[Saved data entries]
--------------------------------

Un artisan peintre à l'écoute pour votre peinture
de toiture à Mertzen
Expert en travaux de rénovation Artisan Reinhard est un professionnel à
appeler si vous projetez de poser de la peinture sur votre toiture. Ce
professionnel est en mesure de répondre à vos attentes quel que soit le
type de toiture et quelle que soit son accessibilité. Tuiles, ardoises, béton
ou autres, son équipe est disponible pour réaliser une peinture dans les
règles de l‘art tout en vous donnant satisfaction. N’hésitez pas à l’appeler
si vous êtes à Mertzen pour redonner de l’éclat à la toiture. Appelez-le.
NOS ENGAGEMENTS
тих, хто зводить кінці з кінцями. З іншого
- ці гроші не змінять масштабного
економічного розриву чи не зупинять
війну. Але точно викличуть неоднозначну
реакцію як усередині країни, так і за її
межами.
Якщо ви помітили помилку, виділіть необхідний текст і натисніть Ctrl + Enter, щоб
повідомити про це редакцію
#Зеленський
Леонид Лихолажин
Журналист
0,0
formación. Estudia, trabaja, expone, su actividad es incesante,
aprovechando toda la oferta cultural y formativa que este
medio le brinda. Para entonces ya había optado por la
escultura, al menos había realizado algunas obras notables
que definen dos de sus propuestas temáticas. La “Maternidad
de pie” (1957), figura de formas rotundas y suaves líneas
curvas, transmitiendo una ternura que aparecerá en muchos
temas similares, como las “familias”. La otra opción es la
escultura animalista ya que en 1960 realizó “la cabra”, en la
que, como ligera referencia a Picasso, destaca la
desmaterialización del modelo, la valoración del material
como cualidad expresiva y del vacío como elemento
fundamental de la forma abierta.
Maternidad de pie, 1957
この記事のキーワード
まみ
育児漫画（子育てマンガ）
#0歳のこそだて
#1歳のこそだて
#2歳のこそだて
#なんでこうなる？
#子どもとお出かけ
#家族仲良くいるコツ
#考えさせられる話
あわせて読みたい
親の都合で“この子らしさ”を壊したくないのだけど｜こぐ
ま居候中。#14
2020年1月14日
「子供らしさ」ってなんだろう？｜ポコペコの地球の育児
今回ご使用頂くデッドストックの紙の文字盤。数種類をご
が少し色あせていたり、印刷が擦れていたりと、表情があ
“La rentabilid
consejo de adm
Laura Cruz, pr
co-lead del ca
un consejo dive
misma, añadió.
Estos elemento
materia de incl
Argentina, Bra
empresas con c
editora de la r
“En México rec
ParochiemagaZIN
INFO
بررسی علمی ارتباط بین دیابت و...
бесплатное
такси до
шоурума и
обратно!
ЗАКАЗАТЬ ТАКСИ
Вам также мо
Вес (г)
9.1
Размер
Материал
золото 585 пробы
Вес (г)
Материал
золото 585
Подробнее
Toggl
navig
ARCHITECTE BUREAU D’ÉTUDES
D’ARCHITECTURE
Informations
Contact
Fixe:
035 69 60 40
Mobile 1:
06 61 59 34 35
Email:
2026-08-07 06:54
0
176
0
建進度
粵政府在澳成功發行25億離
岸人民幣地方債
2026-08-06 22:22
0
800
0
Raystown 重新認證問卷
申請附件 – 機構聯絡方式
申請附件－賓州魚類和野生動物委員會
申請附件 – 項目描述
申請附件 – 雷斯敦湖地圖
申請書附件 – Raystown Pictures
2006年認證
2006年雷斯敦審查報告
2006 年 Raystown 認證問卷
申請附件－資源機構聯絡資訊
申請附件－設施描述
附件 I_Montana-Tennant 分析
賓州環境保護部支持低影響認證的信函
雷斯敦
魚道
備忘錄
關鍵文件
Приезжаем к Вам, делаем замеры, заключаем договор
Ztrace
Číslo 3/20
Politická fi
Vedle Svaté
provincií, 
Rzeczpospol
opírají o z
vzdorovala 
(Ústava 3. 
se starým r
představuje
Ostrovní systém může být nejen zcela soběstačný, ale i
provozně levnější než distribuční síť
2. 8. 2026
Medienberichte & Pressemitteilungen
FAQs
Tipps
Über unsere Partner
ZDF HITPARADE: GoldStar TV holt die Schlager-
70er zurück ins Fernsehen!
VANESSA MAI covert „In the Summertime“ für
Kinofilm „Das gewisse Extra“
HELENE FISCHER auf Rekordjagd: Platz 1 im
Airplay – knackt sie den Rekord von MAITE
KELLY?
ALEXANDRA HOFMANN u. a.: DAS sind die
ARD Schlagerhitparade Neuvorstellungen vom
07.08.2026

--------------------------------

Your task :: Output the lines from the one with "HELENE FISCHER auf Rekordjagd: Platz 1 im" through the end of the records above, exactly, including both ends, and nothing besides.

Written response ::
HELENE FISCHER auf Rekordjagd: Platz 1 im
Airplay – knackt sie den Rekord von MAITE
KELLY?
ALEXANDRA HOFMANN u. a.: DAS sind die
ARD Schlagerhitparade Neuvorstellungen vom
07.08.2026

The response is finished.